§ WORK INSTRUCTIONS:
Go through the entries below and print each one exactly, leaving out pictures.
____ DATA PROVIDED
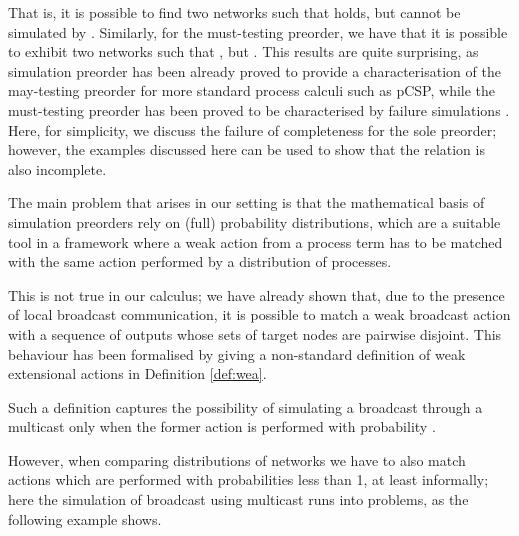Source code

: \documentclass{LMCS}
\begin{document}
That is, it is possible to find two networks 
such that  holds, but  cannot be simulated
by . 
Similarly, for the must-testing preorder, we have that 
it is possible to exhibit two networks  
such that , but . 
This results are quite surprising, as simulation preorder has been
already proved to provide a characterisation of the may-testing
preorder for more standard process calculi such as pCSP, 
while the must-testing preorder has been proved to be characterised 
by failure simulations \cite{DGHM09full}. 
Here, for simplicity, we discuss the failure of completeness 
for the sole  preorder; however, the examples discussed 
here can be used to show that the relation  is also 
incomplete.
  
  The main problem that arises in our setting is that the  
  mathematical basis of simulation preorders rely on (full) probability distributions, which are a 
  suitable tool in a framework where a weak action from a process term has to be matched with the same 
  action performed by a distribution of processes.
  
  This is not true in our calculus; we have already shown that, due to
  the presence of local broadcast communication, it is possible to
  match a weak broadcast action with a sequence of outputs whose sets
  of target nodes are pairwise disjoint. This behaviour has been
  formalised by giving a non-standard  definition of weak extensional
  actions in Definition \ref{def:wea}. 
  
  Such a definition 
  captures the possibility of simulating a broadcast through a
  multicast only when the former action is performed with probability
  .
  
  However, when comparing distributions of networks we have to
also match actions which are performed with probabilities less than 1, at least
informally; here the simulation of broadcast using multicast runs into problems,
as the following example shows.
\end{document}

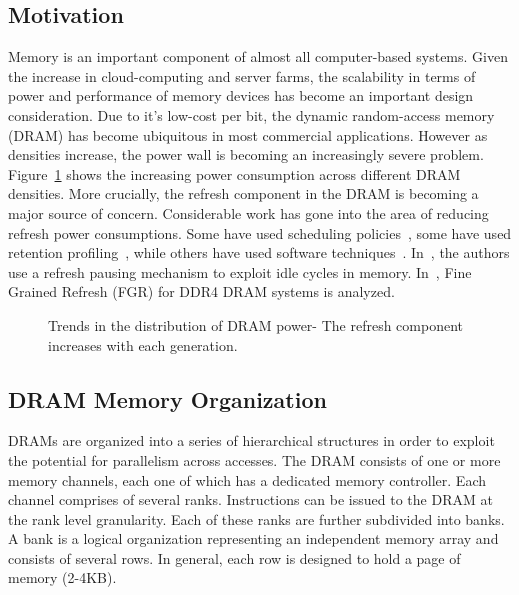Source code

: \subsection{Motivation}
Memory is an important component of almost all computer-based systems. Given the increase in cloud-computing and server farms, the scalability in terms of power and performance of memory devices has become an important design consideration. Due to it's low-cost per bit, the dynamic random-access memory (DRAM) has become ubiquitous in most commercial applications. However as densities increase, the power wall is becoming an increasingly severe problem. Figure~\ref{fig:refreshTrends} shows the increasing power consumption across different DRAM densities. More crucially, the refresh component in the DRAM is becoming a major source of concern. 
Considerable work has gone into the area of reducing refresh power consumptions. Some have used scheduling policies~\cite{Stuecheli2010}, some have used retention profiling~\cite{Liu2012}, while others have used software techniques~\cite{Liu2012}. In~\cite{Nair2013}, the authors use a refresh pausing mechanism to exploit idle cycles in memory. In~\cite{Mukundan2013}, Fine Grained Refresh (FGR) for DDR4 DRAM systems is analyzed.  

\begin{figure}[ht!]
\centering
{}
\caption{\label{fig:refreshTrends} Trends in the distribution of DRAM power- The refresh component increases with each generation.}
\end{figure}

\subsection{DRAM Memory Organization}

DRAMs are organized into a series of hierarchical structures in order to exploit the potential for parallelism across accesses. The DRAM consists of one or more memory channels, each one of which has a dedicated memory controller. Each channel comprises of several ranks. Instructions can be issued to the DRAM at the rank level granularity. Each of these ranks are further subdivided into banks. A bank is a logical organization representing an independent memory array and consists of several rows. In general, each row is designed to hold a page of memory (2-4KB).

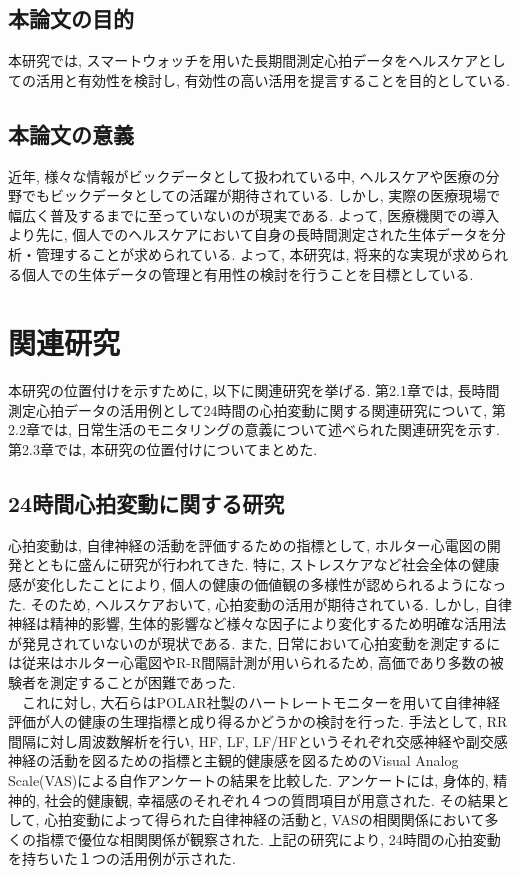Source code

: \documentclass[report, 11pt, a4paper]{jsbook}
\begin{document}
\section{本論文の目的}
本研究では, スマートウォッチを用いた長期間測定心拍データをヘルスケアとしての活用と有効性を検討し, 有効性の高い活用を提言することを目的としている.  

\section{本論文の意義}
近年, 様々な情報がビックデータとして扱われている中, ヘルスケアや医療の分野でもビックデータとしての活躍が期待されている. しかし, 実際の医療現場で幅広く普及するまでに至っていないのが現実である. よって, 医療機関での導入より先に, 個人でのヘルスケアにおいて自身の長時間測定された生体データを分析・管理することが求められている.  
よって, 本研究は, 将来的な実現が求められる個人での生体データの管理と有用性の検討を行うことを目標としている. 


\chapter{関連研究}
本研究の位置付けを示すために, 以下に関連研究を挙げる. 第2.1章では, 長時間測定心拍データの活用例として24時間の心拍変動に関する関連研究について, 第2.2章では, 日常生活のモニタリングの意義について述べられた関連研究を示す. 第2.3章では, 本研究の位置付けについてまとめた.

\section{24時間心拍変動に関する研究}
心拍変動は, 自律神経の活動を評価するための指標として, ホルター心電図の開発とともに盛んに研究が行われてきた. 特に, ストレスケアなど社会全体の健康感が変化したことにより, 個人の健康の価値観の多様性が認められるようになった. そのため, ヘルスケアおいて, 心拍変動の活用が期待されている. しかし, 自律神経は精神的影響, 生体的影響など様々な因子により変化するため明確な活用法が発見されていないのが現状である. 
また, 日常において心拍変動を測定するには従来はホルター心電図やR-R間隔計測が用いられるため, 高価であり多数の被験者を測定することが困難であった.\\
　これに対し, 大石らはPOLAR社製のハートレートモニターを用いて自律神経評価が人の健康の生理指標と成り得るかどうかの検討を行った\cite{subject}. 手法として, RR間隔に対し周波数解析を行い, HF, LF, LF/HFというそれぞれ交感神経や副交感神経の活動を図るための指標と主観的健康感を図るためのVisual Analog Scale(VAS)による自作アンケートの結果を比較した. アンケートには, 身体的, 精神的, 社会的健康観, 幸福感のそれぞれ４つの質問項目が用意された. その結果として, 心拍変動によって得られた自律神経の活動と, VASの相関関係において多くの指標で優位な相関関係が観察された. 上記の研究により, 24時間の心拍変動を持ちいた１つの活用例が示された. 
	
\end{document}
________
§ EXERCISE RESULT:
Source code

: \documentclass{LMCS}
\begin{document}
That is, it is possible to find two networks 
such that  holds, but  cannot be simulated
by . 
Similarly, for the must-testing preorder, we have that 
it is possible to exhibit two networks  
such that , but . 
This results are quite surprising, as simulation preorder has been
already proved to provide a characterisation of the may-testing
preorder for more standard process calculi such as pCSP, 
while the must-testing preorder has been proved to be characterised 
by failure simulations \cite{DGHM09full}. 
Here, for simplicity, we discuss the failure of completeness 
for the sole  preorder; however, the examples discussed 
here can be used to show that the relation  is also 
incomplete.
  
  The main problem that arises in our setting is that the  
  mathematical basis of simulation preorders rely on (full) probability distributions, which are a 
  suitable tool in a framework where a weak action from a process term has to be matched with the same 
  action performed by a distribution of processes.
  
  This is not true in our calculus; we have already shown that, due to
  the presence of local broadcast communication, it is possible to
  match a weak broadcast action with a sequence of outputs whose sets
  of target nodes are pairwise disjoint. This behaviour has been
  formalised by giving a non-standard  definition of weak extensional
  actions in Definition \ref{def:wea}. 
  
  Such a definition 
  captures the possibility of simulating a broadcast through a
  multicast only when the former action is performed with probability
  .
  
  However, when comparing distributions of networks we have to
also match actions which are performed with probabilities less than 1, at least
informally; here the simulation of broadcast using multicast runs into problems,
as the following example shows.
\end{document}

Source code

: \subsection{Motivation}
Memory is an important component of almost all computer-based systems. Given the increase in cloud-computing and server farms, the scalability in terms of power and performance of memory devices has become an important design consideration. Due to it's low-cost per bit, the dynamic random-access memory (DRAM) has become ubiquitous in most commercial applications. However as densities increase, the power wall is becoming an increasingly severe problem. Figure~\ref{fig:refreshTrends} shows the increasing power consumption across different DRAM densities. More crucially, the refresh component in the DRAM is becoming a major source of concern. 
Considerable work has gone into the area of reducing refresh power consumptions. Some have used scheduling policies~\cite{Stuecheli2010}, some have used retention profiling~\cite{Liu2012}, while others have used software techniques~\cite{Liu2012}. In~\cite{Nair2013}, the authors use a refresh pausing mechanism to exploit idle cycles in memory. In~\cite{Mukundan2013}, Fine Grained Refresh (FGR) for DDR4 DRAM systems is analyzed.  

\begin{figure}[ht!]
\centering
{}
\caption{\label{fig:refreshTrends} Trends in the distribution of DRAM power- The refresh component increases with each generation.}
\end{figure}

\subsection{DRAM Memory Organization}

DRAMs are organized into a series of hierarchical structures in order to exploit the potential for parallelism across accesses. The DRAM consists of one or more memory channels, each one of which has a dedicated memory controller. Each channel comprises of several ranks. Instructions can be issued to the DRAM at the rank level granularity. Each of these ranks are further subdivided into banks. A bank is a logical organization representing an independent memory array and consists of several rows. In general, each row is designed to hold a page of memory (2-4KB).

Source code

: \documentclass[report, 11pt, a4paper]{jsbook}
\begin{document}
\section{本論文の目的}
本研究では, スマートウォッチを用いた長期間測定心拍データをヘルスケアとしての活用と有効性を検討し, 有効性の高い活用を提言することを目的としている.  

\section{本論文の意義}
近年, 様々な情報がビックデータとして扱われている中, ヘルスケアや医療の分野でもビックデータとしての活躍が期待されている. しかし, 実際の医療現場で幅広く普及するまでに至っていないのが現実である. よって, 医療機関での導入より先に, 個人でのヘルスケアにおいて自身の長時間測定された生体データを分析・管理することが求められている.  
よって, 本研究は, 将来的な実現が求められる個人での生体データの管理と有用性の検討を行うことを目標としている. 


\chapter{関連研究}
本研究の位置付けを示すために, 以下に関連研究を挙げる. 第2.1章では, 長時間測定心拍データの活用例として24時間の心拍変動に関する関連研究について, 第2.2章では, 日常生活のモニタリングの意義について述べられた関連研究を示す. 第2.3章では, 本研究の位置付けについてまとめた.

\section{24時間心拍変動に関する研究}
心拍変動は, 自律神経の活動を評価するための指標として, ホルター心電図の開発とともに盛んに研究が行われてきた. 特に, ストレスケアなど社会全体の健康感が変化したことにより, 個人の健康の価値観の多様性が認められるようになった. そのため, ヘルスケアおいて, 心拍変動の活用が期待されている. しかし, 自律神経は精神的影響, 生体的影響など様々な因子により変化するため明確な活用法が発見されていないのが現状である. 
また, 日常において心拍変動を測定するには従来はホルター心電図やR-R間隔計測が用いられるため, 高価であり多数の被験者を測定することが困難であった.\\
　これに対し, 大石らはPOLAR社製のハートレートモニターを用いて自律神経評価が人の健康の生理指標と成り得るかどうかの検討を行った\cite{subject}. 手法として, RR間隔に対し周波数解析を行い, HF, LF, LF/HFというそれぞれ交感神経や副交感神経の活動を図るための指標と主観的健康感を図るためのVisual Analog Scale(VAS)による自作アンケートの結果を比較した. アンケートには, 身体的, 精神的, 社会的健康観, 幸福感のそれぞれ４つの質問項目が用意された. その結果として, 心拍変動によって得られた自律神経の活動と, VASの相関関係において多くの指標で優位な相関関係が観察された. 上記の研究により, 24時間の心拍変動を持ちいた１つの活用例が示された. 
	
\end{document}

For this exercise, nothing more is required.